• What this task involves: Write out the passage of the Yellowstone buffalo capture report from "As in January, Montana" up to and including "and Homeland Security.", word for word.

• Source document:
| GARDINER,
MONTANA. Today, wranglers at Yellowstone National Park
captured another sixty-nine wild buffalo in the Stephens
Creek Capture Facility, within Yellowstone's northern
boundary. This capture brings Yellowstone's February
capture total to 262 wild buffalo.
Since Monday, the National Park Service (NPS) has sent
171 buffalo to slaughter. None have been tested for
brucellosis, the supposed reason for the Park's aggressive
management. The NPS sent sixty-eight buffalo to slaughter
this morning, fifty on Tuesday, and fifty-two on Monday.
As in January, Montana has refused to transport the
buffalo to slaughter, prompting involvement from the
US Departments of Agriculture and Homeland Security.
"The Park Service works for the American people
who have repeatedly urged them to stop slaughtering
buffalo and to take proactive measures to ensure their
future," said Stephany Seay of the Buffalo Field
Campaign (BFC). "Instead Yellowstone officials
choose to ignore the public and continue to slaughter
buffalo."
So far this year, the NPS has captured nearly 1,000
wild Yellowstone buffalo and has sent nearly 800 to
slaughter. In January the NPS captured 672 wild buffalo,
sending 583 to slaughter and 86 calves to the Corwin
Springs quarantine facility where at least half will
eventually be slaughtered. Three buffalo died in the
Stephens Creek capture facility in January from injuries
and mishandling by government officials.
"Yellowstone's buffalo slaughter is disgraceful
and unnecessary," said BFC's Mike Mease. "Rather
than expending its limited resources on capturing and
slaughtering buffalo, the Park Service should work to
safeguard critical winter habitat outside Park boundaries."

• Data extract:
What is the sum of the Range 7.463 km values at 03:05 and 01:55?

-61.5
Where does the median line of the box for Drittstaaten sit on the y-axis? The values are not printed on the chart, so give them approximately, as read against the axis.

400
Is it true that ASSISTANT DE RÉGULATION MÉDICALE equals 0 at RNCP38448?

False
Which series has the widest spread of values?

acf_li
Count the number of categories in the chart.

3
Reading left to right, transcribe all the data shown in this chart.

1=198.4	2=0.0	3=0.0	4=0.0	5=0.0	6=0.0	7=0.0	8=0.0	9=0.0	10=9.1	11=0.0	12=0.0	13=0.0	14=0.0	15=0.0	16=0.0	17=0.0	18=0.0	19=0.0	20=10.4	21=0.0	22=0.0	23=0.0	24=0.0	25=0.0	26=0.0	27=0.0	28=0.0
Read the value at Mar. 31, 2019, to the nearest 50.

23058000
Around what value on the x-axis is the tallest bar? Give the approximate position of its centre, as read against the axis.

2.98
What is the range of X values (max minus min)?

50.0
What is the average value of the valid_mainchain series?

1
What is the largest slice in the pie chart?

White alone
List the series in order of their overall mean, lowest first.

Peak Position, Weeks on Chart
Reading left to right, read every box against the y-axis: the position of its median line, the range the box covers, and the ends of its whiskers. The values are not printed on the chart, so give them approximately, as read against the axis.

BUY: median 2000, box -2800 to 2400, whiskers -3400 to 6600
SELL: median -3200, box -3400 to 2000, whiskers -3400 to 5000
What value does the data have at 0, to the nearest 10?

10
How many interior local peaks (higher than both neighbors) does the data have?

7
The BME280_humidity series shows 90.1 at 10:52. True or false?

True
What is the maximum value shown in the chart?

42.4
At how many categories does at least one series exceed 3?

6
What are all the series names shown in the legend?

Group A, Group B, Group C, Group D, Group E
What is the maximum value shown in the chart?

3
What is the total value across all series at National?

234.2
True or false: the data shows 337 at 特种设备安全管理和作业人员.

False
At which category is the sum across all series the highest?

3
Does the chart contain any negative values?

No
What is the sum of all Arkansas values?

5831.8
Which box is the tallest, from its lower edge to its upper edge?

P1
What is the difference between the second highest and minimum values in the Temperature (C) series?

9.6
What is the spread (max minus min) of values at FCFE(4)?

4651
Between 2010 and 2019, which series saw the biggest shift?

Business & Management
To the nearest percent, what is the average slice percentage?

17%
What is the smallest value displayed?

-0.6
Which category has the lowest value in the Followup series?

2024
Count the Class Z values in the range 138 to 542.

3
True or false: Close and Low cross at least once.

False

• Exercise response:
As in January, Montana has refused to transport the
buffalo to slaughter, prompting involvement from the
US Departments of Agriculture and Homeland Security.